Assessment of study outcomes
Our study outcome was total GWG, which was classified as inadequate, appropriate, or excessive according to the IOM recommendations [1]. Total GWG was calculated by subtracting the prepregnancy weight from the final measured weight during pregnancy. Weight and height measurements were extracted from provincial Ministry of Health Antenatal Records [23].
Statistical analysis
We summarized descriptive statistics stratified by GWG status by calculating frequencies and proportions for categorical variables, and means and standard deviations for continuous variables (Additional file 1).
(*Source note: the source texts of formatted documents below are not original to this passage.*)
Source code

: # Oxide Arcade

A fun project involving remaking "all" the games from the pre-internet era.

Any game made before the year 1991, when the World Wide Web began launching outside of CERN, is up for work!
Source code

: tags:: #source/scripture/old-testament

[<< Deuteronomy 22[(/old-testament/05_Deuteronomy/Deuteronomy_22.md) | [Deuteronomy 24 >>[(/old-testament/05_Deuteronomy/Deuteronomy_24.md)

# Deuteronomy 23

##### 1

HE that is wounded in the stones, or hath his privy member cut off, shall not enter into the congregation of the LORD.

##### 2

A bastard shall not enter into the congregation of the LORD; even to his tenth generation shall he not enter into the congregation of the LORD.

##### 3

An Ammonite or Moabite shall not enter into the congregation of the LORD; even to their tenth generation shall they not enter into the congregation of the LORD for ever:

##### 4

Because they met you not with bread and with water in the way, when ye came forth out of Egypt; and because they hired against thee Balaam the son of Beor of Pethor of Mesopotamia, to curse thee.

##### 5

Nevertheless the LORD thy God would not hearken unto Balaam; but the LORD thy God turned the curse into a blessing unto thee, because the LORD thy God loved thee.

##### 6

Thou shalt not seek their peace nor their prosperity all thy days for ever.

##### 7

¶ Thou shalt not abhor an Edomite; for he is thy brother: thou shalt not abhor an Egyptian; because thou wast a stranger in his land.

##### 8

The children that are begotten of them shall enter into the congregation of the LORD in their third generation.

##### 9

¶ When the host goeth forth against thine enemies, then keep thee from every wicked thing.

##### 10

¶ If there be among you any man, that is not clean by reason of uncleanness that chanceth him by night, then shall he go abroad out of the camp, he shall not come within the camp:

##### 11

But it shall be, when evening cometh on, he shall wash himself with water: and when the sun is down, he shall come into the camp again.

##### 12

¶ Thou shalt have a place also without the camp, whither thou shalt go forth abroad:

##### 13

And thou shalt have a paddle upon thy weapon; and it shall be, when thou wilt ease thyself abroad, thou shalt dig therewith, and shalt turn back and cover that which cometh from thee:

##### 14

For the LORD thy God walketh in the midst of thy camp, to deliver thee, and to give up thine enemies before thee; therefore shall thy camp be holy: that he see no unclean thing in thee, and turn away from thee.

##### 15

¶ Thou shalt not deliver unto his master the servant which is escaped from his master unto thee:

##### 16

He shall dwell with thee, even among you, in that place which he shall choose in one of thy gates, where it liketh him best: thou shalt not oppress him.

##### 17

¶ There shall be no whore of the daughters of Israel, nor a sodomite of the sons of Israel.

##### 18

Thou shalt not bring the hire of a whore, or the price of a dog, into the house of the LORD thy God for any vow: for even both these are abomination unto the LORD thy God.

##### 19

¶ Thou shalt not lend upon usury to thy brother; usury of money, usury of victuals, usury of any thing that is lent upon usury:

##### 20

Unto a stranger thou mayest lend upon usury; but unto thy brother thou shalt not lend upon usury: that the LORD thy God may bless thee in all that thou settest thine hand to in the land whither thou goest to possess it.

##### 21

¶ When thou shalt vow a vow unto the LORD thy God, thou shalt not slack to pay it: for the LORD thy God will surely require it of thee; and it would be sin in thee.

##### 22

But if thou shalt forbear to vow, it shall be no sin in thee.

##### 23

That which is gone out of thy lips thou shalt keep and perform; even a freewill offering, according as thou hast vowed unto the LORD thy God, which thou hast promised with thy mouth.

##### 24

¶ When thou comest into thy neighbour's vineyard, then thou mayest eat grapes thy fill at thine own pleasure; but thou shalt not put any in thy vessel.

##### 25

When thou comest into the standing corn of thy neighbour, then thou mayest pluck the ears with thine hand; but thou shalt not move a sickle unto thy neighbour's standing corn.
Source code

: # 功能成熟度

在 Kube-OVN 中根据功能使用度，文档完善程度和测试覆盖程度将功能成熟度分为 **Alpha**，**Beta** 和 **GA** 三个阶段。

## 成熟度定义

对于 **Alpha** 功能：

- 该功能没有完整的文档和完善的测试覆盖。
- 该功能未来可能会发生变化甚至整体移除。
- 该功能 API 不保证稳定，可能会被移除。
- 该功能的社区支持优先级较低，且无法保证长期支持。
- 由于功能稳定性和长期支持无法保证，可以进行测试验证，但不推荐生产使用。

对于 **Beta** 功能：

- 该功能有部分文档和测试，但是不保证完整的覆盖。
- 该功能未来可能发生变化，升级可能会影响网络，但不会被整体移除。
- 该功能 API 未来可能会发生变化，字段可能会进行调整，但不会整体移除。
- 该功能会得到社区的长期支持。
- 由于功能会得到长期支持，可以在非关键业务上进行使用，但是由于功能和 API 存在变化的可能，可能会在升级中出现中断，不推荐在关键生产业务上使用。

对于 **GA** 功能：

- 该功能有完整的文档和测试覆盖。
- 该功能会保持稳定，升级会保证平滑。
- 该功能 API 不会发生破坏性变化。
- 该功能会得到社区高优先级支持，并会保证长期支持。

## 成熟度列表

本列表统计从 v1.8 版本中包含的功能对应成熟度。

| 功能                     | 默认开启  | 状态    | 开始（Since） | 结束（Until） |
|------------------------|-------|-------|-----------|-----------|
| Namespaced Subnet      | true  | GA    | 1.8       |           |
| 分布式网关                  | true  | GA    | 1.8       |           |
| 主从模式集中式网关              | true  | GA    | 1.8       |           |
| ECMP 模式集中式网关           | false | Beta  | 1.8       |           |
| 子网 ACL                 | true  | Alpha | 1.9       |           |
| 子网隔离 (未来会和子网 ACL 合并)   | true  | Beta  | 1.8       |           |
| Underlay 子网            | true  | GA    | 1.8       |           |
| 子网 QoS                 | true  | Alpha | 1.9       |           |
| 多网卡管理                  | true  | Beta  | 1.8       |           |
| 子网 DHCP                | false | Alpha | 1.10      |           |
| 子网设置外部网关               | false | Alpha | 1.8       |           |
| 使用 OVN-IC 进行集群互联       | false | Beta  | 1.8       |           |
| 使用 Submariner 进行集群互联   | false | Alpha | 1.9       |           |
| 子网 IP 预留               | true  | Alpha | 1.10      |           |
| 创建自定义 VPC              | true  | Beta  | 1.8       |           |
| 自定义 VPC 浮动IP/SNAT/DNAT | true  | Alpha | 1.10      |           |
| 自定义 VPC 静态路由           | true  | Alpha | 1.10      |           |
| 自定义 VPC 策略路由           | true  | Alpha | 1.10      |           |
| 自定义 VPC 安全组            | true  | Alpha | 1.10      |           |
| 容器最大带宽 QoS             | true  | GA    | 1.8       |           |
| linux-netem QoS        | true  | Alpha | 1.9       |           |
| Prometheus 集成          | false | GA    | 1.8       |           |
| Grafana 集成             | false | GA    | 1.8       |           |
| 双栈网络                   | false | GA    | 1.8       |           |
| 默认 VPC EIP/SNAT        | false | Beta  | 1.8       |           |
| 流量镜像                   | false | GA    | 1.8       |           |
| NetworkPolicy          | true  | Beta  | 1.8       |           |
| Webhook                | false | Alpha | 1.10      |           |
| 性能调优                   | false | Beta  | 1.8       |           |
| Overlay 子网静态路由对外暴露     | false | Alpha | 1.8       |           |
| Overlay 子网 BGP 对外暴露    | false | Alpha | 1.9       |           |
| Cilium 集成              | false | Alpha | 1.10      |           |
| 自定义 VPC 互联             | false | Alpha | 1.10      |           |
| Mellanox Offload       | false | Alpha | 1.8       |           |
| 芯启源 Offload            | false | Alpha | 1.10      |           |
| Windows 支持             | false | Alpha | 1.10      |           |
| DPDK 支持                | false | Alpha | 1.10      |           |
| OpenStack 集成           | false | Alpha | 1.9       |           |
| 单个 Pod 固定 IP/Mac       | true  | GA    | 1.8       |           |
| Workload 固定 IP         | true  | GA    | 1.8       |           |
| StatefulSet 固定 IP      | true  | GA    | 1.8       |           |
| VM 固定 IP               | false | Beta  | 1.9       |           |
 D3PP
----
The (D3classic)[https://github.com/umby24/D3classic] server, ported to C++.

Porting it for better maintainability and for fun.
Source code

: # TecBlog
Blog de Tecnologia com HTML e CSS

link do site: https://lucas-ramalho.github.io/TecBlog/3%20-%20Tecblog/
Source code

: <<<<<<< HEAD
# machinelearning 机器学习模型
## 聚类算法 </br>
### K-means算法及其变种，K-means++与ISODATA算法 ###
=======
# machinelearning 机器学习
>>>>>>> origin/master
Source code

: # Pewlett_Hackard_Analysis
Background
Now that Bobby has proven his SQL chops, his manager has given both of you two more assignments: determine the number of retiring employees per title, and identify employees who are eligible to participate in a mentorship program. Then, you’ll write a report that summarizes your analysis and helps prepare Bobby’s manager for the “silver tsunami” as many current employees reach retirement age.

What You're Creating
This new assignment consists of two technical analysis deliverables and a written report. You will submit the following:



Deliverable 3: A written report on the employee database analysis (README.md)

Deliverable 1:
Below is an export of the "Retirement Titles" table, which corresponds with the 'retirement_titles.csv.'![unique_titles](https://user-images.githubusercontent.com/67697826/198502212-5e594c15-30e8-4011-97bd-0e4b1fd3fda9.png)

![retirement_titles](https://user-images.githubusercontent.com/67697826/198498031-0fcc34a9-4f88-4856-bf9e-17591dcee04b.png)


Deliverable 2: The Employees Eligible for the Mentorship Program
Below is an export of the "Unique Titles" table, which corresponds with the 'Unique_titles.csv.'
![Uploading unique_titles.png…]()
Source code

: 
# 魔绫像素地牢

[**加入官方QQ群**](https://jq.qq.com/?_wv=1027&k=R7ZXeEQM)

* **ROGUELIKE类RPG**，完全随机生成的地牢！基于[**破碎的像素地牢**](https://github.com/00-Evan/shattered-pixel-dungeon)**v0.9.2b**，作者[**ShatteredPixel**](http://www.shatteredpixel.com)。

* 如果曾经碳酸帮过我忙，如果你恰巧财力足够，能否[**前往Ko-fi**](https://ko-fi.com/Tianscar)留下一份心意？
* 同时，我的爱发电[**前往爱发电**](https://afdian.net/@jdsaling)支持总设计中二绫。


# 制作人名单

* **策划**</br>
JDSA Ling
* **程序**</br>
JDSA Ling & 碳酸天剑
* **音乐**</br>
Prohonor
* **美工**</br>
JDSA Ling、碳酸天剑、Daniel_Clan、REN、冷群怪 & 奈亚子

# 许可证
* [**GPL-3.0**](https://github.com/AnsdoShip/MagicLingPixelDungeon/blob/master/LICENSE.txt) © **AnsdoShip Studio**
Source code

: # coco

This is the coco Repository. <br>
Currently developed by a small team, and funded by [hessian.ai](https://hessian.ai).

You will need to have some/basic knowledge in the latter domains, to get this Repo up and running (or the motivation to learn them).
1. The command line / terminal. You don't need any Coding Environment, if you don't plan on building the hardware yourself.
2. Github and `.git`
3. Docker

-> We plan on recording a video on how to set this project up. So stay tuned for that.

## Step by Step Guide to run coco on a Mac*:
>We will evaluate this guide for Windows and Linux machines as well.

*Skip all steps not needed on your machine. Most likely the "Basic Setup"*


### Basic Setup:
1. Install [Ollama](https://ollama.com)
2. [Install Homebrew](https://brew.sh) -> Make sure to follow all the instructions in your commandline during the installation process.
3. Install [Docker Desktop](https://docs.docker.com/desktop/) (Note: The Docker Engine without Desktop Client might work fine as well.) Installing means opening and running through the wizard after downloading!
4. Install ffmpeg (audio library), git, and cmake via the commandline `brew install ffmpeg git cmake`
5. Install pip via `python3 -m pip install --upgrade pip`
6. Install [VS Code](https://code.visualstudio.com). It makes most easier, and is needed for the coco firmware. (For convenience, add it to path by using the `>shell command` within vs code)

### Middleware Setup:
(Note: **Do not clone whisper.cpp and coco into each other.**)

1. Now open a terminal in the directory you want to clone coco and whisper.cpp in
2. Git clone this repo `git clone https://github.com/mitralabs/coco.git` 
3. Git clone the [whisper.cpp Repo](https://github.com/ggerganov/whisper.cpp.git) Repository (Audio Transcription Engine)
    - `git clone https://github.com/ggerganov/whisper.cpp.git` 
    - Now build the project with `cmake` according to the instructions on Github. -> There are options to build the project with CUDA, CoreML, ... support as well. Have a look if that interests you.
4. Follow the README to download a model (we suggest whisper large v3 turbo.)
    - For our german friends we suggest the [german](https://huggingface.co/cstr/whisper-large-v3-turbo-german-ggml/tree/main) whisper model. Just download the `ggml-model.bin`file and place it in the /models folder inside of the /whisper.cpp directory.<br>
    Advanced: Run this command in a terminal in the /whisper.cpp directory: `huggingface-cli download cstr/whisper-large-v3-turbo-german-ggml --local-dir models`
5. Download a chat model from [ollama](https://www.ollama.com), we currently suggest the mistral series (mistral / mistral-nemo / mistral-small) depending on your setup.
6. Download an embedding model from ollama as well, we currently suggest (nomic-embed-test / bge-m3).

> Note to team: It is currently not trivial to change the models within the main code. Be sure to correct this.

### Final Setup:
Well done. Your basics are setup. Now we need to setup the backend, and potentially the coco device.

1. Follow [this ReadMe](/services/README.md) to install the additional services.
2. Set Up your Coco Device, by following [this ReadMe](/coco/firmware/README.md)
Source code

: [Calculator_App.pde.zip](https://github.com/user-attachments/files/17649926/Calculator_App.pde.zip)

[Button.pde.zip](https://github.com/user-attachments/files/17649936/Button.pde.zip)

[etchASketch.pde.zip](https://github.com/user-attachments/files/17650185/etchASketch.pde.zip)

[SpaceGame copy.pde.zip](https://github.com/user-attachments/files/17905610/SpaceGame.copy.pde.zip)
We used chi-square tests and analyses of variance (ANOVA) for categorical and continuous variables, respectively, to test for significant differences between GWG statuses. We examined collinearity between variables using Spearman’s correlation. For variable pairs with bilateral Spearman’s correlation coefficients ≥ | ± 0.70|, we retained the more psychologically- and biologically-relevant variable. We then performed univariable multinomial logistic regression analyses to assess the associations between the exposure variables with the study outcome (i.e., GWG status), using appropriate weight gain as the reference group (Additional file 3). We employed stepwise multinomial logistic regression for the selection of important exposure variables related to inadequate or excess GWG. A p-value cutoff of < 0.10 was used for entry into the variable selection procedure, as defined by the likelihood ratio test statistic [24]. We retained statistically significant variables with a two-sided p-value < 0.05. Missing data were generally low, varying from 0.1 to 3.2% among the 78 exposure variables included in the study. Few variables had greater than 7% missing data, with the highest variable being family income at 9.59%. We used the fully conditional specification method to create 10 imputed data sets [25] with PROC MI in SAS [26, 27]. For variables in the stepwise regression analysis, we calculated the means of the 10 imputed values and rounded them to the nearest integers for categorical variables, and to the nearest decimal values for continuous variables. We used SAS 9.4 software (SAS Institute, Cary, North Carolina) for data management and statistical analysis.